Author examines media’s treatment of atheist who took on the Pledge of Allegiance
Ron Bishop recently published a book that examines how the mainstream press dismisses eccentric people such as Michael Newdow, whose quest to remove the words “under God” from the Pledge of Allegiance was struck down by the U.S. Supreme Court.
“Taking on the Pledge” is a critique on how the mainstream press operates, using Newdow as an example, Bishop told The Community News.
In the first chapter of his book, Bishop compares the media’s treatment of Newdow with the way Vietnam and Iraq war protesters were treated.
Bishop said in his book that journalists portrayed Newdow as an “erratic outsider who had the audacity to challenge one of this nation’s most revered rituals in a time of national crisis.”
Newdow filed suit against the Elk Grove (Ca.) School District, which his daughter attended, saying the inclusion of the words “under God” in the Pledge of Allegiance was an unconstitutional endorsement of religion.
“He has a very eclectic personality. He’s very interesting and articulate,” Bishop said. “What happens with the mainstream press is when they find somebody like Newdow, they marginalize him. What’s so interesting about his story is he managed to push back and get on the agenda.”
Newdow’s lawsuit was initially filed in Florida and thrown out, Bishop said. He re-filed in California. In interviews with journalists, Bishop said they initially dismissed Newdow as insignificant.
“They said their editors would have laughed at them for pitching that story,” Bishop said. “When he won in the 9th U.S. Circuit Court of Appeals in 2002, they (the press) were caught totally by surprise.
“Almost immediately, they made him out to be crazy and outside the mainstream,” he said. “The journalists covered him as though they were beating back some kind of imaginary threat to our way of life. It wasn’t. It was just a guy who was angry and frustrated with the fact that his daughter was being forced to say the Pledge and say the words ‘under God.’ That’s why he filed suit, to stop that practice.”
(The girl’s mother, who Newdow never married, eventually expressed support for the term “under God” in the Pledge.)
Bishop said journalists criticized Newdow’s motivations and predicted that he wasn’t going to stop at the Pledge.
Indeed, Newdow has gone on to file suit about the use of “In God We Trust” on U.S. money and the use of prayer during presidential inaugurations, Bishop said.
“He does feel – and I almost share his concerns about this – that these expressions of religion in public life are beyond what the Constitutional framers envisioned,” Bishop said. “The (Founding Fathers) were deists at best, not particularly religious people who believed God and state were separate.
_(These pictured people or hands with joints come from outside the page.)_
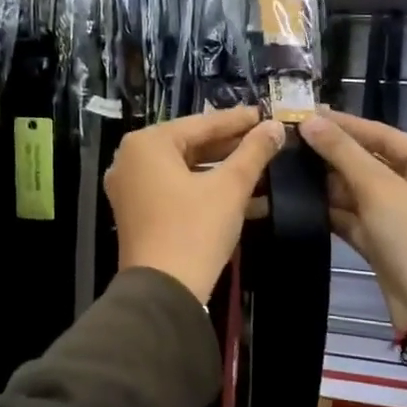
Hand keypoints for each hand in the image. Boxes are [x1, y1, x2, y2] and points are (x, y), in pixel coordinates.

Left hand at [105, 106, 285, 302]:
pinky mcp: (138, 214)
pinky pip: (176, 190)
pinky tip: (246, 197)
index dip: (238, 120)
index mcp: (147, 144)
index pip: (201, 124)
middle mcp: (131, 160)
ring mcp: (131, 188)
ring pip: (185, 170)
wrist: (163, 292)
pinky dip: (206, 191)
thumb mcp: (230, 187)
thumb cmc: (194, 230)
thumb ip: (253, 152)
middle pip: (191, 145)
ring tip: (263, 168)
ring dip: (223, 172)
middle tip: (267, 140)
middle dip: (231, 147)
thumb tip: (275, 127)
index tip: (265, 114)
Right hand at [298, 109, 406, 330]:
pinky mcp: (386, 241)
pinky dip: (332, 209)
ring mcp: (404, 215)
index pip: (382, 133)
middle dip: (331, 154)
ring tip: (286, 165)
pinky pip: (356, 216)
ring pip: (360, 190)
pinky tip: (299, 198)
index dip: (343, 124)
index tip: (305, 112)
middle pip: (370, 161)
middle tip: (289, 139)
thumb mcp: (378, 188)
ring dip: (327, 182)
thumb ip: (342, 152)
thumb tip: (309, 121)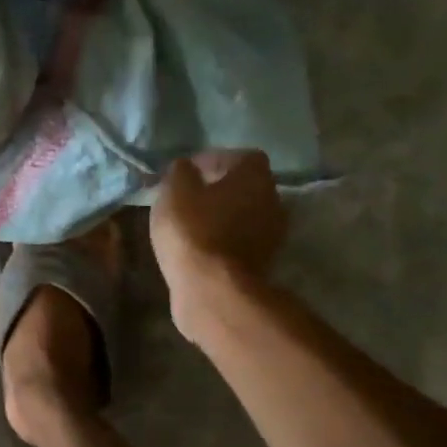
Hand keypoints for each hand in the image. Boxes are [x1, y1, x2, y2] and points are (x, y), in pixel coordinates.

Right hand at [151, 151, 287, 341]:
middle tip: (189, 197)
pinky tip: (200, 247)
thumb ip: (180, 172)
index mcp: (255, 175)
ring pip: (244, 214)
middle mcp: (272, 199)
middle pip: (245, 186)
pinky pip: (240, 240)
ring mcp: (271, 233)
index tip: (187, 173)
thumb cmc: (192, 231)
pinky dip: (223, 240)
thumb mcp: (173, 192)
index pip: (239, 157)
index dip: (212, 161)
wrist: (212, 289)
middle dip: (219, 189)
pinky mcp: (262, 262)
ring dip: (222, 216)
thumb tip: (185, 166)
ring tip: (191, 224)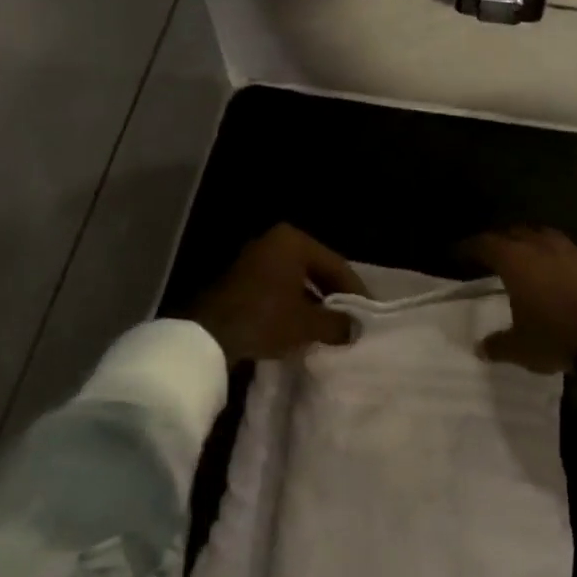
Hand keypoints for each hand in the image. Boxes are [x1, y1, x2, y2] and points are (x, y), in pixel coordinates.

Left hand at [189, 223, 366, 362]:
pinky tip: (302, 326)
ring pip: (297, 280)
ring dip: (313, 302)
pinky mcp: (241, 278)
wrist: (208, 335)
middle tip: (351, 320)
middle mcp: (275, 241)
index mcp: (294, 241)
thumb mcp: (308, 324)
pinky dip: (292, 304)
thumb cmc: (265, 319)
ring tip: (329, 327)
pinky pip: (278, 288)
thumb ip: (338, 323)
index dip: (355, 292)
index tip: (369, 315)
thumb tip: (355, 329)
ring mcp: (255, 258)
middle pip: (317, 270)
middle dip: (334, 296)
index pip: (337, 265)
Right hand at [462, 227, 576, 372]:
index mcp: (516, 262)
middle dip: (503, 240)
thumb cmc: (556, 340)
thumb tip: (480, 348)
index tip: (460, 253)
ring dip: (538, 240)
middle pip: (517, 232)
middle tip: (496, 252)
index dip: (470, 247)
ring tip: (534, 251)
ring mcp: (576, 249)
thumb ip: (497, 344)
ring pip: (550, 234)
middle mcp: (543, 247)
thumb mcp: (519, 348)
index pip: (485, 243)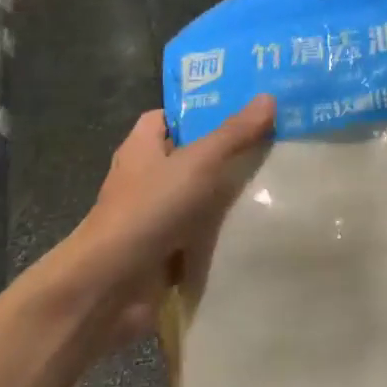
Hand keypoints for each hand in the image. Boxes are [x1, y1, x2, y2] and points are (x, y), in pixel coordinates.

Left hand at [49, 97, 275, 341]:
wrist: (109, 289)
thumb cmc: (148, 210)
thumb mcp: (197, 162)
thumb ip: (233, 133)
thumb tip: (269, 96)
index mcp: (141, 148)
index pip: (169, 117)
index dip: (200, 111)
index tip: (241, 109)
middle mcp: (145, 179)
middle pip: (190, 157)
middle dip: (226, 153)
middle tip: (273, 143)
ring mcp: (154, 218)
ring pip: (199, 198)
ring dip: (228, 197)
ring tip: (278, 182)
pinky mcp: (165, 253)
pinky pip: (201, 236)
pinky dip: (224, 234)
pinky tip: (260, 225)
He was just trying to clarify those boundaries a little bit.”
Bishop said journalists he interviewed felt Newdow could not possibly succeed.
“There was the attitude of, ‘Boy, wait until the Supreme Court gets a hold of you,’” he said.
But when Newdow went before the U.S. Supreme Court, the press gave him credit for being prepared and arguing eloquently, Bishop said.
“It’s almost impossible to become un-marginalized, but their tone did change somewhat, and he had a degree of respect for him,” he said. “They recognized his well-thought-out, coherent, Constitutional argument.”
Bishop calls Newdow “a sort of poster child for someone who is eccentric and marginalized.”
Newdow is a physician who also graduated from the University of Michigan Law School. He was bared and represented himself for his lawsuit.
Colleague Chris Lamb, author of “Drawn to Extremes: The Use and Abuse of Editorial Cartoons,” said people who believe “the media represent antiestablishment values” need to read Bishop’s book.
“And as long as the media continue to trivialize complex issues and marginalize people who challenge us, this book needs to be read,” he wrote.
In the first chapter, Bishop expresses the belief that reporters are not functioning as watchdogs of institutions. Rather, he believes reporters are functioning as “guard dogs” for these institutions. Yet he mentions the several contributions journalists have made to the public, including The Washington Post’s Pulitzer Prize-winning coverage of Watergate.
“I’m not at all trying to diminish the contributions of investigative reporters. But in the current journalistic landscape, it’s hard for reporters to get support from their editors,” he said. “The job of an editor is to defend their reporters when the publisher has questions about a story and back up their reporters. They don’t do that as much as they used to, just based on the editors I’ve talked to.
“I’m not trying to blame reporters. I’m just trying to shed some light on how this happens.”
Bishop, 46, of Hickory Hill, Del., is an associate professor in the Department of Culture and Communication at Drexel University in Philadelphia. He was a journalist from 1984 to 1992 at newspapers in New Jersey and Pennsylvania. That included assignments as managing editor of Northeast Breeze Newspapers in Rockledge, Pa., editor of Andrews Publications in Andrews, Pa. and editor of County Leader Newspapers in Union, N.J.